= Brazilian Anti-Slavery Society =

Brazilian institution that fought against slavery

The Brazilian Anti-Slavery Society (Sociedade Brasileira contra a Escravidão, SBCE) was a Brazilian institution created by the engineer André Rebouças in partnership with statesman and writer Joaquim Nabuco, and lawyer and journalist José do Patrocínio. It was created on September 7, 1880, with the purpose of fighting against slavery in Brazil. Slavery was abolished in the country in 1888.

==History==
Recognized by scholars as the first great Brazilian social movement, abolitionism in the country gained more strength by the end of the 1860s. Although the imperial family had been abolitionists since the country's independence, the power to make laws was not held by the Heads of State, but was shared between the Legislative and Judicial Branches, the latter two of which were in favor of maintaining the country's oligarchic and slave-owning structures. This made it possible for them to take turns in power from the second half of the 19th century onwards, without this generating major tensions. Abolitionist demands gained new impetus at the end of the 1870s, with the actions of D. Isabel and statesman Joaquim Nabuco (who in 1879 proposed a bill, rejected by the Legislative, for the gradual abolition of slavery, with a definitive abolition date of 1890) and with the extra-parliamentary work of the black engineer André Rebouças and the black journalist José do Patrocínio, who wrote for the newspaper Gazeta de Notícias. In 1879, the Sociedade Cearense Libertadora was also founded by João Cordeiro and José Correia do Amaral.

In 1880, in the wake of these mobilizations, André Rebouças brought together Patrocínio (also founder, in the same year, of the Central Abolitionist Association) and Nabuco to found the Brazilian Anti-Slavery Society, an institution that aimed to:

bring together references from different social classes around abolitionism, aiming for monarchical reform. The founding of the society itself, it is worth noting, followed a series of initiatives by certain sectors of the elites of the time, throughout the country: the maintenance of liberal clubs and associations aimed at defending abolitionism

The Society's Manifesto stated that:

This Society, for example, embraces everyone; it is open not only to statesmen who can understand the plan and details of a gigantic work of social renewal, but also to obscure men of the people who can only hate slavery as the instinct of free men.

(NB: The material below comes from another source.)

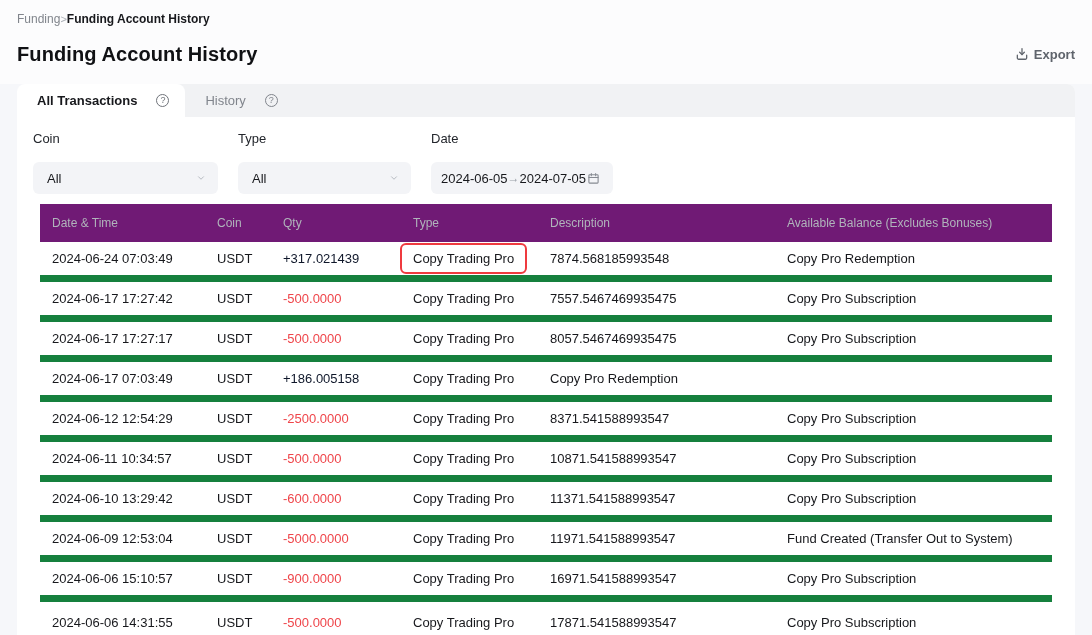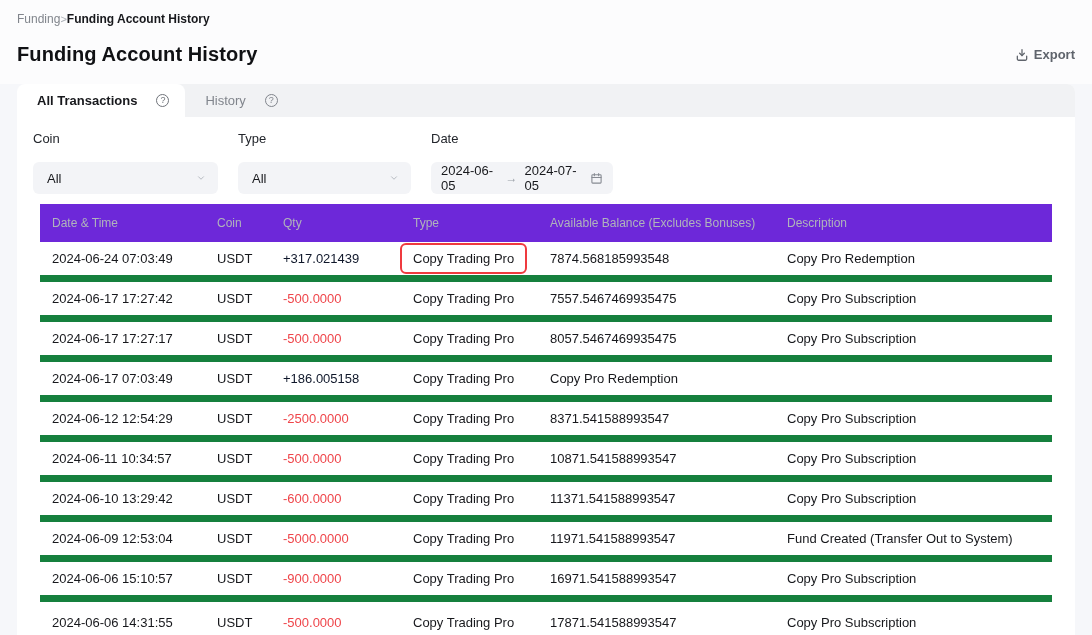"Export" .export-btn { align-items: flex-end -> flex-start }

The SBCE also published the newspaper O Abolicionista (named after an abolitionist newspaper in Spain, El Abolicionista), which was published from 1880 to 1881. The newspaper's demise was due to the decision to turn Patrocinio's Gazeta da Tarde newspaper into the national voice of the movement.

Through Nabuco, the SBCE sought to get closer to important abolitionist institutions in Europe, with the circulation and translation of its Manifesto into English, French and Spanish. The creation of the Brazilian institution was reported in the prestigious French periodical Revue des Deux Mondes and welcomed by the British Foreign and Anti-Slavery Society (BFASS). As sociologist Angela Alonso notes, the very name of the SBCE was a translation of the British institution, which inspired Nabuco's abolitionist militancy and which he had been in contact with since 1879.

In 1883, Patrocínio and Rebouças also led the process of founding the Abolitionist Confederation, an entity that aimed to bring together abolitionist associations from Rio de Janeiro and other provinces such as Espírito Santo, Rio Grande do Sul, Ceará and Pernambuco. The two were also authors of the Confederation's Manifesto. João Clapp, one of the founders and president of the Abolitionist Confederation, was also a founding member and secretary of the Brazilian Anti-Slavery Society.